Spaniens Außenminister hatte mit der kubanischen Führung ebenso über eine Freilassung gesprochen wie schon seit längerem die katholische Kirche des Landes.

Fünf Häftlinge werden sofort entlassen und können mit ihren Familien zunächst nach Spanien ausreisen. Für 47 weitere gilt das in den nächsten Monaten.

Spanien will nun die so genannte Gemeinsame Haltung der EU gegenüber Kuba aufweichen: Diese Haltung, 1996 beschlossen, verknüpft die Zusammenarbeit mit kubanischen Fortschritten bei Demokratie und Menschenrechten.

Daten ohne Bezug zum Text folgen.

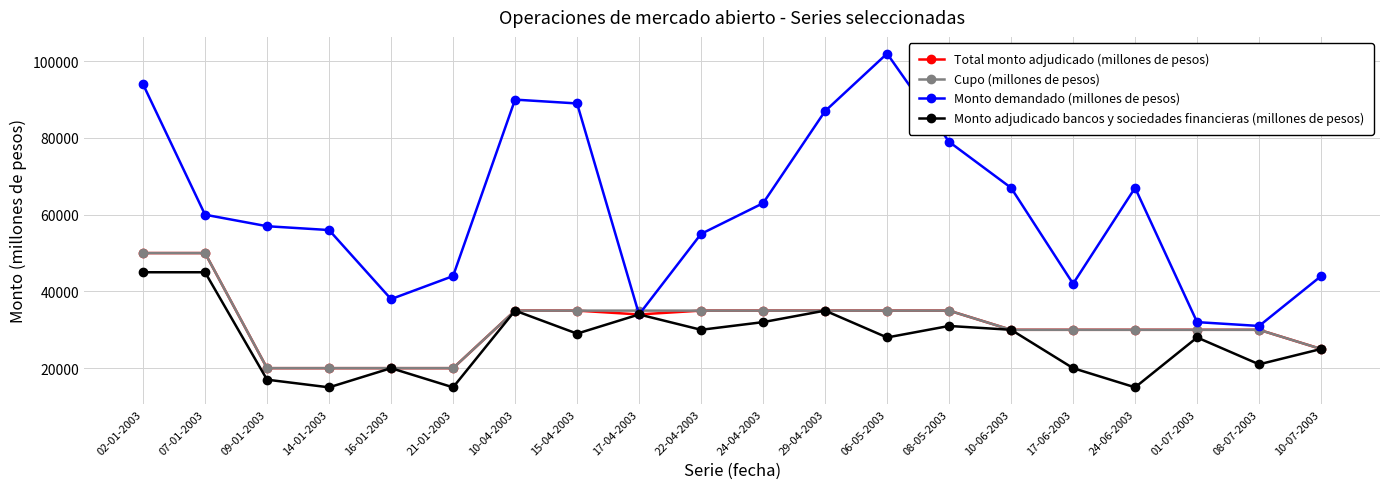

True or false: Monto adjudicado bancos y sociedades financieras (millones de pesos) has more than 1 points higher than both neighbors.

True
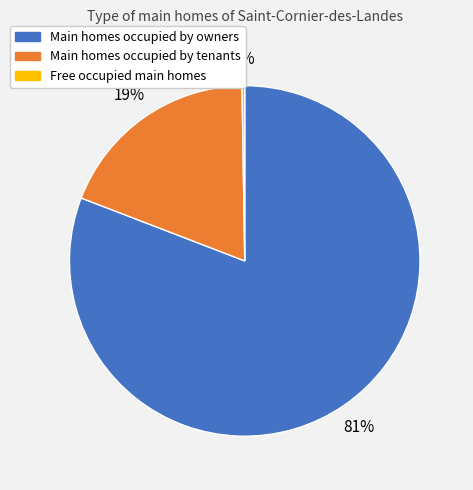

To the nearest percent, what is the average slice percentage?

33%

Einer der bekanntesten Dissidenten des Landes sieht das aber anders und ist gegen die Lockerung dieser gemeinsamen EU-Haltung: Nach wie vor, sagt Oswaldo Payá, dürften die Kubaner nicht tun und sagen, was sie wollten. Europa dürfe all diese Ungerechtigkeiten nicht vergessen.

Möglicherweise beendet nun auch Guillermo Fariñas, ebenfalls ein Dissident, seinen monatelangen Hungerstreik. Er macht das davon abhängig, dass eine bestimmte Anzahl von Häftlingen tatsächlich erst einmal in Freiheit sei. Sowohl Spanien als auch die Kirche wollen, dass er den Hungerstreik beendet.

Die Gefangenen, die jetzt freigelassen werden sollen, sind seit 2003 in Haft. Damals, im berüchtigten Schwarzen Frühling, ging die kubanische Führung massiv gegen ihre Gegner vor. 75 Dissidenten wurden verhaftet und zu langen Gefängnisstrafen verurteilt. Mit den bevorstehenden Entlassungen wären alle von ihnen wieder frei.